(Extracted page text data)

+-------+

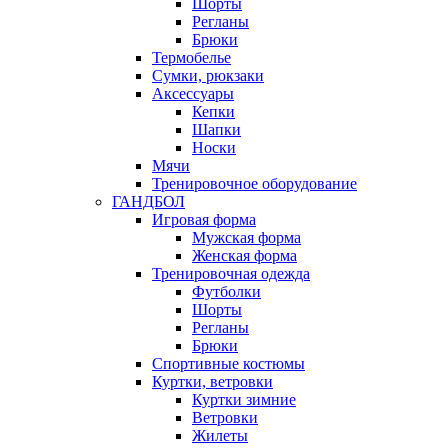
Шорты
Регланы
Брюки
Термобелье
Сумки, рюкзаки
Аксессуары
Кепки
Шапки
Носки
Мячи
Тренировочное оборудование
ГАНДБОЛ
Игровая форма
Мужская форма
Женская форма
Тренировочная одежда
Футболки
Шорты
Регланы
Брюки
Спортивные костюмы
Куртки, ветровки
Куртки зимние
Ветровки
Жилеты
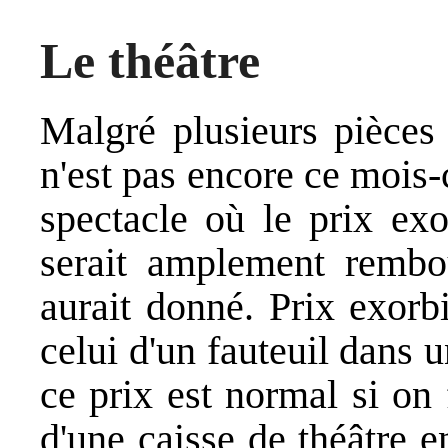
Le théâtre
Malgré plusieurs pièces 
n'est pas encore ce mois-
spectacle où le prix exo
serait amplement rembou
aurait donné. Prix exorb
celui d'un fauteuil dans
ce prix est normal si on f
d'une caisse de théâtre e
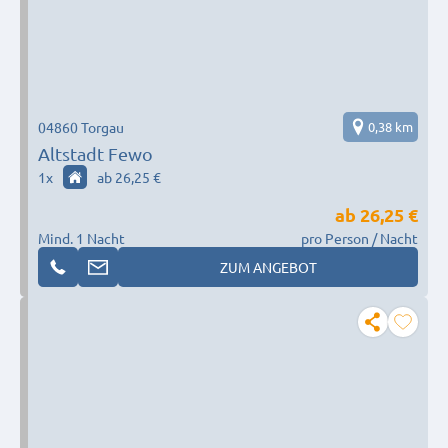
04860 Torgau
0,38 km
Altstadt Fewo
1
x
ab 26,25 €
ab
26,25 €
Mind. 1 Nacht
pro Person / Nacht
ZUM ANGEBOT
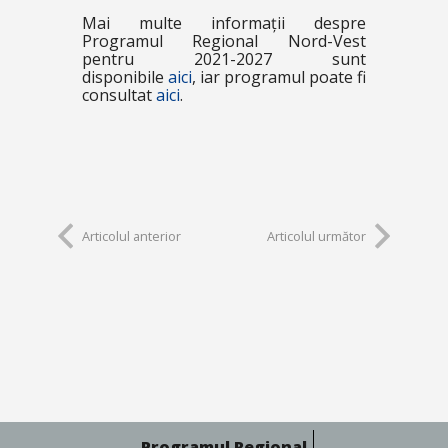
Mai multe informații despre
Programul Regional Nord-Vest
pentru 2021-2027 sunt
disponibile
aici
, iar programul poate fi
consultat
aici
.
Articolul anterior
Articolul următor
Programul Regional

+-------+

TASK TO CARRY OUT
Reproduce every entry above exactly, and omit the pictures.

RESPONSE AREA
Шорты
Регланы
Брюки
Термобелье
Сумки, рюкзаки
Аксессуары
Кепки
Шапки
Носки
Мячи
Тренировочное оборудование
ГАНДБОЛ
Игровая форма
Мужская форма
Женская форма
Тренировочная одежда
Футболки
Шорты
Регланы
Брюки
Спортивные костюмы
Куртки, ветровки
Куртки зимние
Ветровки
Жилеты
Le théâtre
Malgré plusieurs pièces 
n'est pas encore ce mois-
spectacle où le prix exo
serait amplement rembou
aurait donné. Prix exorb
celui d'un fauteuil dans
ce prix est normal si on f
d'une caisse de théâtre e
04860 Torgau
0,38 km
Altstadt Fewo
1
x
ab 26,25 €
ab
26,25 €
Mind. 1 Nacht
pro Person / Nacht
ZUM ANGEBOT
Mai multe informații despre
Programul Regional Nord-Vest
pentru 2021-2027 sunt
disponibile
aici
, iar programul poate fi
consultat
aici
.
Articolul anterior
Articolul următor
Programul Regional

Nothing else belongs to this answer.